The paucity of familial cases of Cornelia de Lange syndrome studied prevents from understanding the exact genetic mechanism of the syndrome. Some authors have suggested autosomal-dominant familial inheritance, but most cases (> 99%) are sporadic in families, with variable expressivity. Feingold et al (1993) described a case of familial Cornelia de Lange syndrome, a mother and daughter. Kozma (1996) described one case with a mother with a mild phenotype and her son, who was severely affected. Some publications report an autosomal-dominant trait with male-to-male, female-to-female, and female-to-male transmission. According to Die-Smulders et al, a de novo autosomal-dominant mutation causes the most severe form of Cornelia de Lange syndrome. Nonetheless, Naguib et al described one case of Cornelia de Lange syndrome siblings from consanguineous parents, so suggesting autosomal-recessive transmission.  
Therefore, although most cases of Cornelia de Lange syndrome are sporadic, a careful evaluation of parents of affected children is important for appropriate genetic counseling.
 
Sonographic findings

As the accurate diagnosis of Cornelia de Lange syndrome continues to be based solely on the characteristic phenotype, its accurate and early recognition is essential if prognosis, management, and genetic counseling are to be effective. Misdiagnosis of major forms of Cornelia de Lange syndrome is not uncommon.  Indeed, in classic cases of Cornelia de Lange syndrome, there is rarely any difficulty in making the diagnosis, but for mildly affected cases, it is very difficult to arrive at diagnosis, in particular during the prenatal period.
 
Limb anomalies are often asymmetric. Long-bone abnormalities include ulnar hypoplasia or dysplasia of the radial head, sometimes seen with fusion of the elbow.  In Jackson"s study of 310 cases, only 27% had the upper-extremity abnormalities commonly associated with Cornelia de Lange syndrome. Upper extremity anomalies are a classic Cornelia de Lange syndrome sign, most commonly:

  • irreducible flexion of the elbows;
  • aplasia or sometimes agenesis of the cubital bones;
  • oligodactyly; and
  • clinodactyly.

When there is hemimelia of the forarm, fusion at the elbow and oligodactyly are often present, so it is often difficult to determine which bone, the radius or the ulna, is absent. Limitation of elbow extension with radiologic features is an objective observation and is less commonly found in normal children or those with other syndromes.
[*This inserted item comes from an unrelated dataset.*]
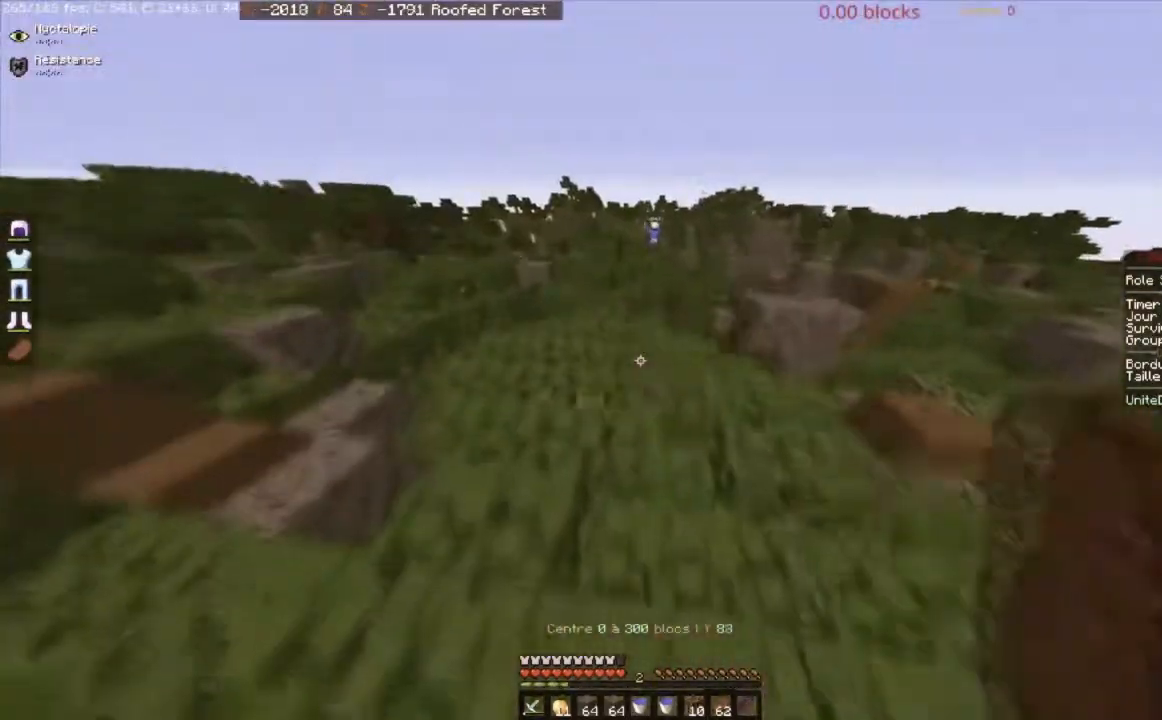
{"keys": ["a", "w"], "mouse": [], "events": [[66, "a", "up"], [100, "space", "up"], [133, "mouse_left", "up"], [500, "a", "down"]]}
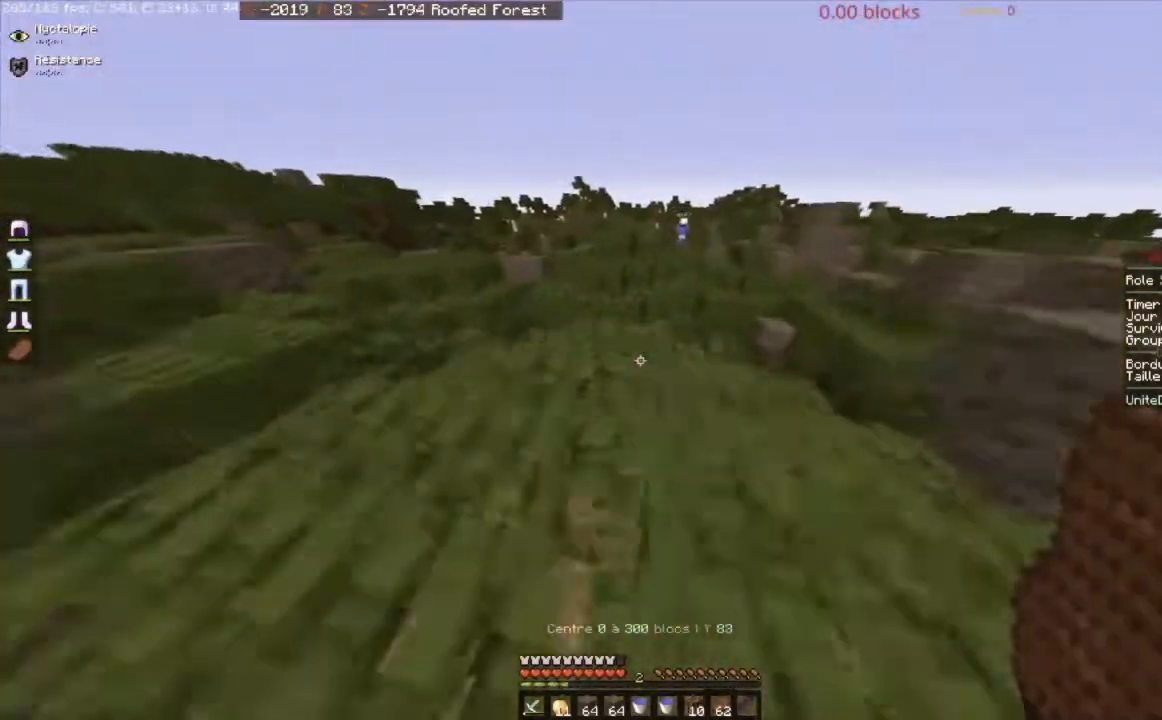
{"keys": ["a", "w"], "mouse": ["left"], "events": [[34, "mouse_left", "down"], [167, "mouse_left", "up"], [434, "mouse_left", "down"]]}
The limb abnormalities usually associated with Cornelia de Lange syndrome are only present in 27% of affected children.
 
Limb abnormalities, though striking when present, are seen in cases where other clinical manifestations are similarly severe, so do not significantly contribute to the diagnostic process.
 
Cornelia de Lange syndrome manifestations in the hands are some or several of the following: acheiria; oligodactyly; hypoplasia of the thumb and first metacarpal; clinodactyly of the fifth finger; and ectrodactyly. The hands, if there are normal, and the feet are always strikingly small.
 
Other radiologic manifestations include thirteen ribs with precocious sternal fusion.
 
IUGR is nearly always associated with Cornelia de Lange syndrome syndrome; it is a classic sign. Jackson's study of 377 cases demonstrated a higher proportion of patients affected mildly; IUGR was seen frequently among them.
 
Facial anomalies: Prefrontal edema, prominent eyelashes, nasal hypoplasia with prominent philtrum, and low-set ears are classic. The low-set ears are usually not striking during sonography; and the presentation of widely spaced teeth and a short neck are variable and subject to interpretation. Microcephaly, brachycephaly, and micrognathia are frequently seen.  However, hypertrichosis, synophrys, hirsutism, and long eyelashes can be seen in utero.
 
Cardiac abnormalities are frequently present. Virtually all cardiac anomalies can be found among Cornelia de Lange syndrome cases. Ventriculoseptal or atrioseptal defects, hypoplastic left ventricle, anomalous venous return, and coarctation of the aorta are the most frequently seen cardiac anomalies.
 
Renal anomalies: Polycystic kidneys or pyelectasia are possible.
 
Genital anomalies: Cryptorchidism, micropenis, hypospadias, or abnormally small labia majora can be seen.
 
Other anomalies have been reported, such as, occasionally, bilateral diaphragmatic hernia. The association of diaphragmatic hernia with upper-extremity malformations is characteristic of Cornelia de Lange syndrome.
 
Implications for targeted ultrasound examination

During the first trimester, nuchal translucency is usually abnormal; however, this parameter was normal in our case.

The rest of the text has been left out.